Can someone start off the solution for me? I think it may be using induction.
 A: For starters,
$$ [\underbrace{2,2,\ldots,2,2}_{m\text{ times}}]=\frac{P_{m+1}}{P_m}\tag{1} $$
where $P_m=\frac{(1+\sqrt{2})^m-(1-\sqrt{2})^m}{2\sqrt{2}}$ is a Pell number. It follows that the equation
$$ x=[\underbrace{2,2,\ldots,2,2}_{m\text{ times}},x]\tag{2} $$
is equivalent to:
$$ x = \frac{P_m+ P_{m+1} x}{P_{m-1}+P_m x}\tag{3} $$
and always has the same solutions for every $m\geq 1$: they are $\color{red}{1\pm\sqrt{2}}$.

Later rework. Let us do this step-by-step. First claim: the (Pell) numbers defined through $P_m = \frac{(1+\sqrt{2})^m-(1-\sqrt{2})^m}{2\sqrt{2}}$ are integers fulfilling the constraints $P_0=0, P_1=1$ and $P_{m+2}=2\,P_{m+1}+P_m$. The proof by induction is straightforward. Second claim:
$$ R_m= [\underbrace{2;2,\ldots,2}_{m\text{ times}}] = \frac{P_{m+1}}{P_m}.$$
Here we have $R_{m+1}=2+\frac{1}{R_m}$, hence a proof by induction is straightforward in this case, too.
The identity
$$ [\underbrace{2;2,\ldots,2}_{m\text{ times}},x] = \frac{P_m+P_{m+1}x}{P_{m-1}+P_m x} $$
then follows from the general theory of continued fractions: in order to have an explicit expression for $[a;b,c,d,x]$ it is enough to know $[a;b,c,d]$ and the previous convergent $[a;b,c]$. At last, to check
$$ \forall x\in\{1-\sqrt{2},1+\sqrt{2}\},\;\forall m\geq 1\qquad x=\frac{P_m+P_{m+1}x}{P_{m-1}+P_m x}$$
is just a matter of substituting the right things and simplifying.

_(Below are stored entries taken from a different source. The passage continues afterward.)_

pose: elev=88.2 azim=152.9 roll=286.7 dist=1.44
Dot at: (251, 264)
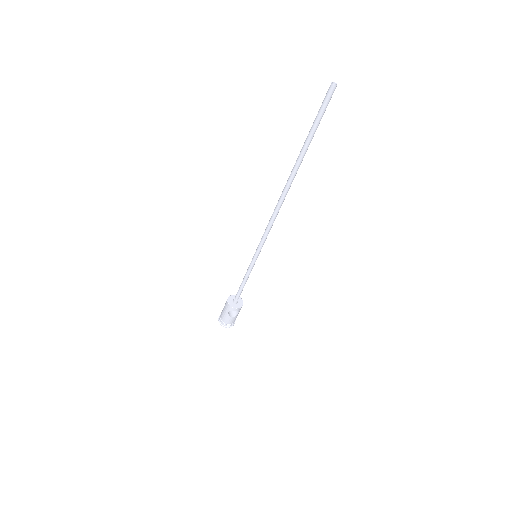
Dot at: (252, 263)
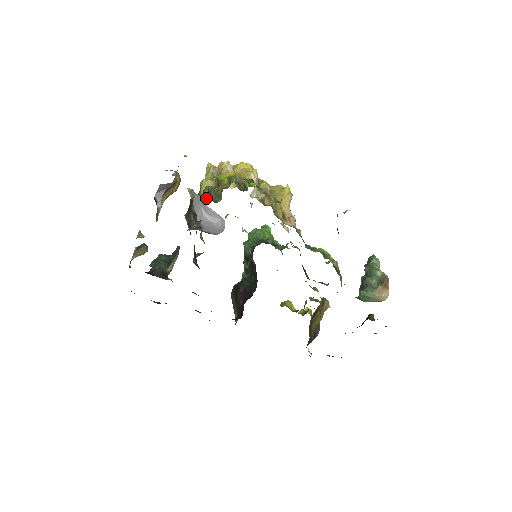
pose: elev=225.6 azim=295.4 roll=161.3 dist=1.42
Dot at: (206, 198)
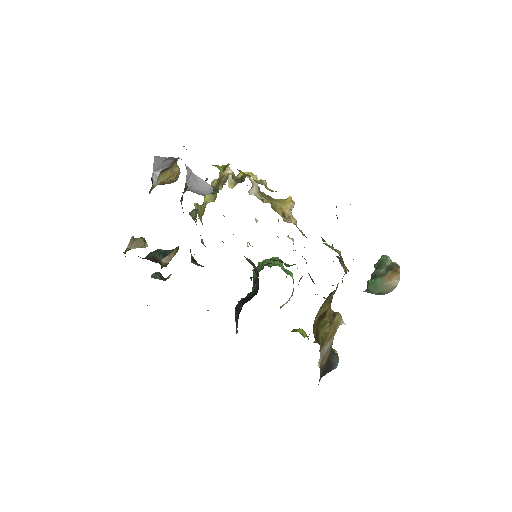
Dot at: occluded
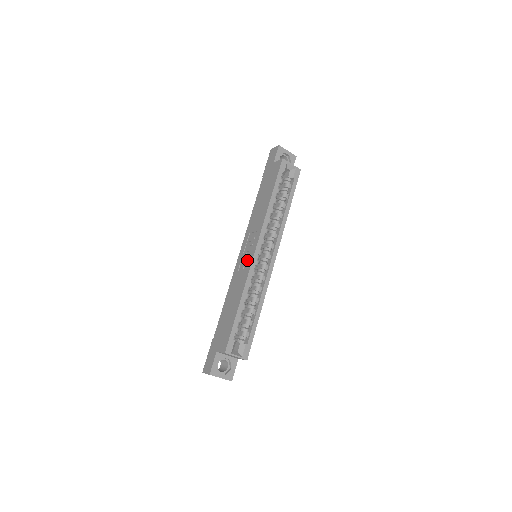
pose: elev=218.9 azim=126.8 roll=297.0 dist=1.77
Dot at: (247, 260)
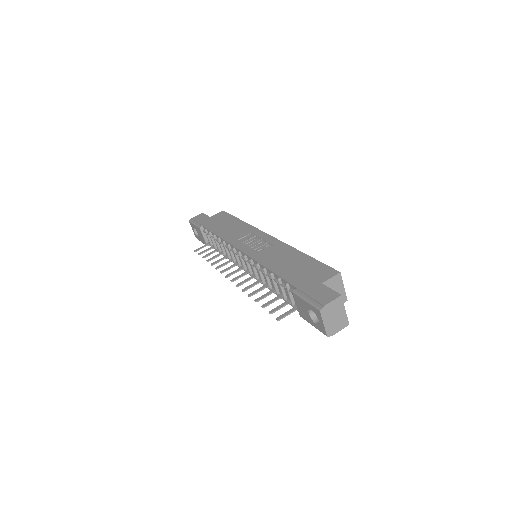
Dot at: (266, 242)
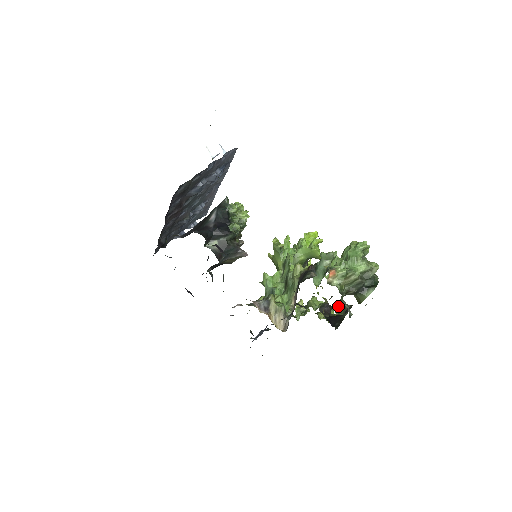
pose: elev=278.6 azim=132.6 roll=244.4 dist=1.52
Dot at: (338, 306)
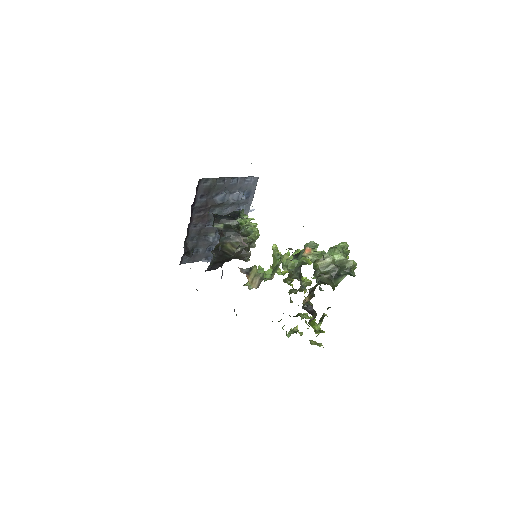
Dot at: (323, 314)
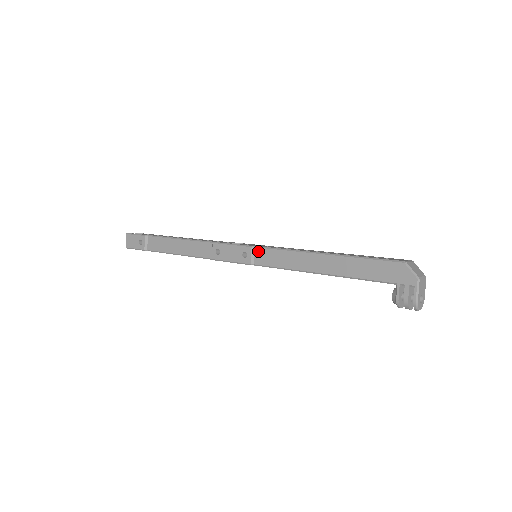
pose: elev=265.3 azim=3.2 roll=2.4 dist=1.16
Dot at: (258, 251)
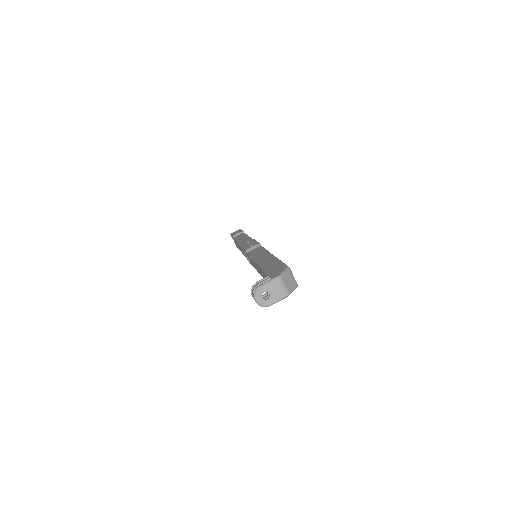
Dot at: (258, 247)
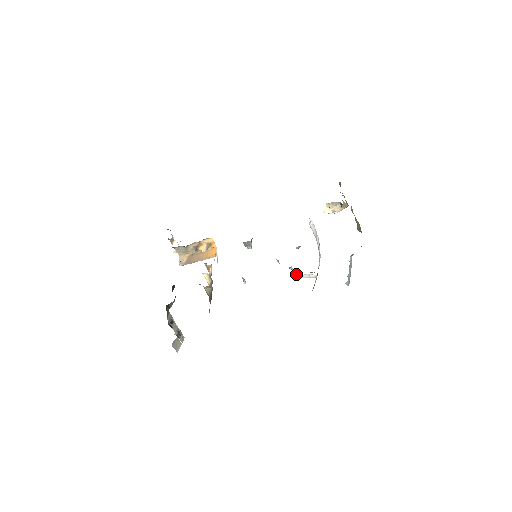
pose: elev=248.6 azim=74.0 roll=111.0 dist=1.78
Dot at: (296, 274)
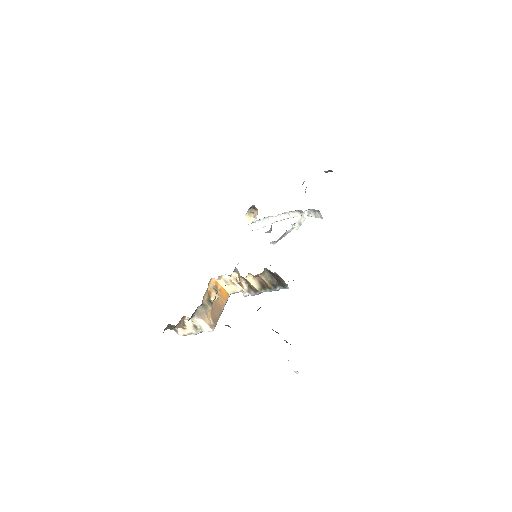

A: Note that if $$x^{2}-2x-1=0\tag{1}$$ then $$x=2+\frac{1}{x}$$ but now we can replace $x$ in the denominator by $2+\frac{1}{x}$ so $$x=2+\frac{1}{2+\frac{1}{x}}\tag{2}$$ and so on $$x=2+\frac{1}{2+\frac{1}{2+\dots1/x}}\tag{3}$$ and obviously the solutions of $(1)$, hence of $(2)$ hence of $(3)$ are always $$x=\color{red}{1\pm\sqrt{2}}.$$